Auf den Hauptstrassen soll innerorts grundsätzlich Tempo 50 gelten, da Hauptstrassen eine wichtige Rolle bezüglich Verbindung und Erreichbarkeit spielen. Tempo 30 soll nur dort eingeführt werden, wo die Sicherheit eindeutig verbessert werden kann.

Wie soll die Volksschule weiterentwickelt werden?
Im Rahmen der anstehenden Gesamtrevision der Volksschule sind einige wichtige Themen aufzunehmen. So unter anderem die Verankerung der Schulleitung im Gesetz, die Frage der Integration versus Separation von Schülerinnen und Schülern mit Unterstützungsbedarf, die Stellung der Sonderschulen wie auch die weitere Digitalisierung. Dabei sollte aber stets der Grundauftrag der Schule, namentlich die Ausbildung unserer Kinder, im Fokus stehen.

«Die Windkraft ist eine der ältesten Energieformen»

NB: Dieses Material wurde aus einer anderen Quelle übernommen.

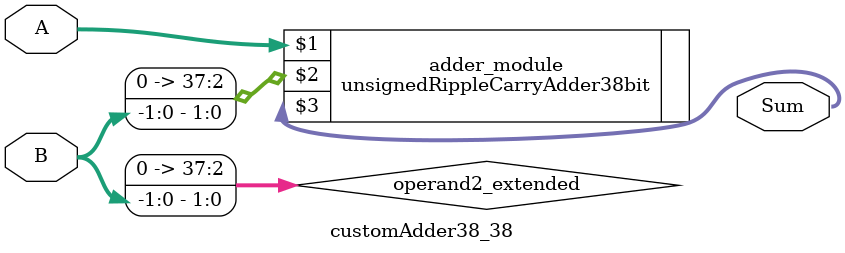
<source format=v>
module customAdder38_38(
                        input [37 : 0] A,
                        input [-1 : 0] B,
                        
                        output [38 : 0] Sum
                );

        wire [37 : 0] operand2_extended;
        
        assign operand2_extended =  {38'b0, B};
        
        unsignedRippleCarryAdder38bit adder_module(
            A,
            operand2_extended,
            Sum
        );
        
        endmodule
        
</source>
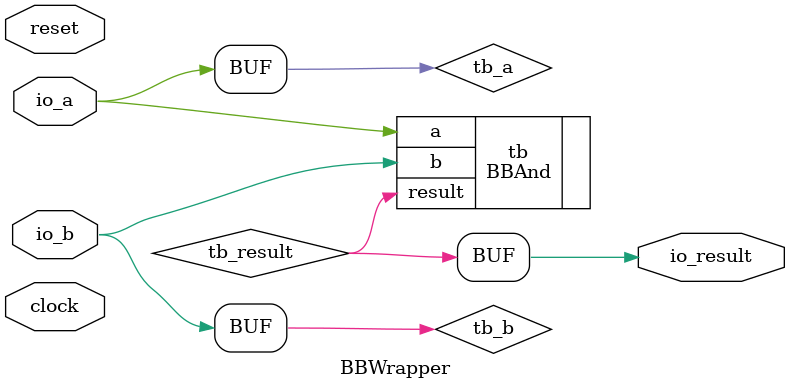
<source format=v>
module BBWrapper(
  input   clock,
  input   reset,
  input   io_a,
  input   io_b,
  output  io_result
);
  wire  tb_result; // @[BlackBoxAnd.scala 27:18]
  wire  tb_b; // @[BlackBoxAnd.scala 27:18]
  wire  tb_a; // @[BlackBoxAnd.scala 27:18]
  BBAnd tb ( // @[BlackBoxAnd.scala 27:18]
    .result(tb_result),
    .b(tb_b),
    .a(tb_a)
  );
  assign io_result = tb_result; // @[BlackBoxAnd.scala 30:13]
  assign tb_b = io_b; // @[BlackBoxAnd.scala 29:11]
  assign tb_a = io_a; // @[BlackBoxAnd.scala 28:11]
endmodule

</source>
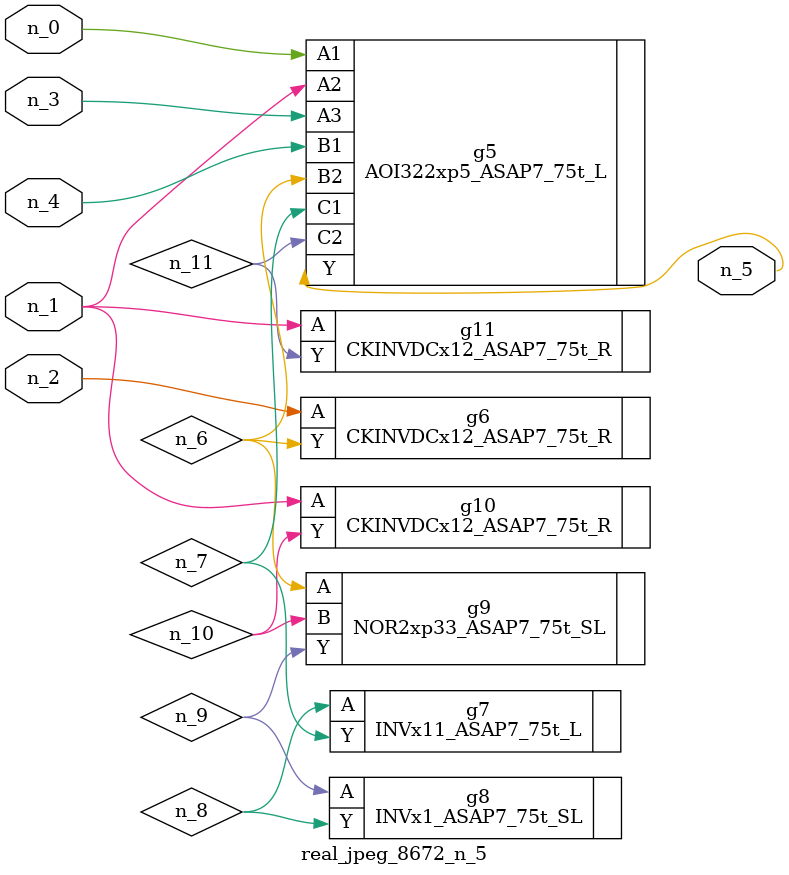
<source format=v>
module real_jpeg_8672_n_5 (n_4, n_0, n_1, n_2, n_3, n_5);

input n_4;
input n_0;
input n_1;
input n_2;
input n_3;

output n_5;

wire n_8;
wire n_11;
wire n_6;
wire n_7;
wire n_10;
wire n_9;

AOI322xp5_ASAP7_75t_L g5 ( 
.A1(n_0),
.A2(n_1),
.A3(n_3),
.B1(n_4),
.B2(n_6),
.C1(n_7),
.C2(n_11),
.Y(n_5)
);

CKINVDCx12_ASAP7_75t_R g10 ( 
.A(n_1),
.Y(n_10)
);

CKINVDCx12_ASAP7_75t_R g11 ( 
.A(n_1),
.Y(n_11)
);

CKINVDCx12_ASAP7_75t_R g6 ( 
.A(n_2),
.Y(n_6)
);

NOR2xp33_ASAP7_75t_SL g9 ( 
.A(n_6),
.B(n_10),
.Y(n_9)
);

INVx11_ASAP7_75t_L g7 ( 
.A(n_8),
.Y(n_7)
);

INVx1_ASAP7_75t_SL g8 ( 
.A(n_9),
.Y(n_8)
);


endmodule
</source>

Wie stehen Sie zu einem Rheinkraftwerk und der Windkraft?
Es wäre für den Ausbau von erneuerbaren Energien positiv, wenn auch am Alpenrhein ein Wasserkraftwerk gebaut werden könnte. Das Vorhaben wird aber eine lange Realisationszeit benötigen. Und die Windkraftwerke schätze ich als wichtig und wertvoll ein. Die Windkraft ist eine der ältesten Energieformen, welche die Menschheit seit langer Zeit erfolgreich nutzt.

Wie sehen Sie die Zukunft der St.Galler Spitäler, die jährliche Millionendefizite produzieren?
Die eingeleitete Strategie der öffentlichen Spitäler, die vom Kantonsrat und dem Stimmvolk gutgeheissen wurde, ist konsequent umzusetzen. Zudem müssen die bestehenden vier Verbunde in einem nächsten Schritt zu einem einzigen Unternehmen zusammengelegt werden. Dabei sollen sie auch mehr unternehmerische Freiheiten erhalten – wie im Thurgau oder in Graubünden.

Soll das Kantonsspital trotz Finanznot eine Herzchirurgie erhalten?
Ja, denn in der Ostschweiz gibt es, als einzige Region der Schweiz, eine Unterversorgung. Deshalb will das Kantonsspital zusammen mit dem Universitätsspital Zürich das bestehende Angebot ausbauen. Herztransplantationen werden aber nicht Gegenstand dieses Angebots sein.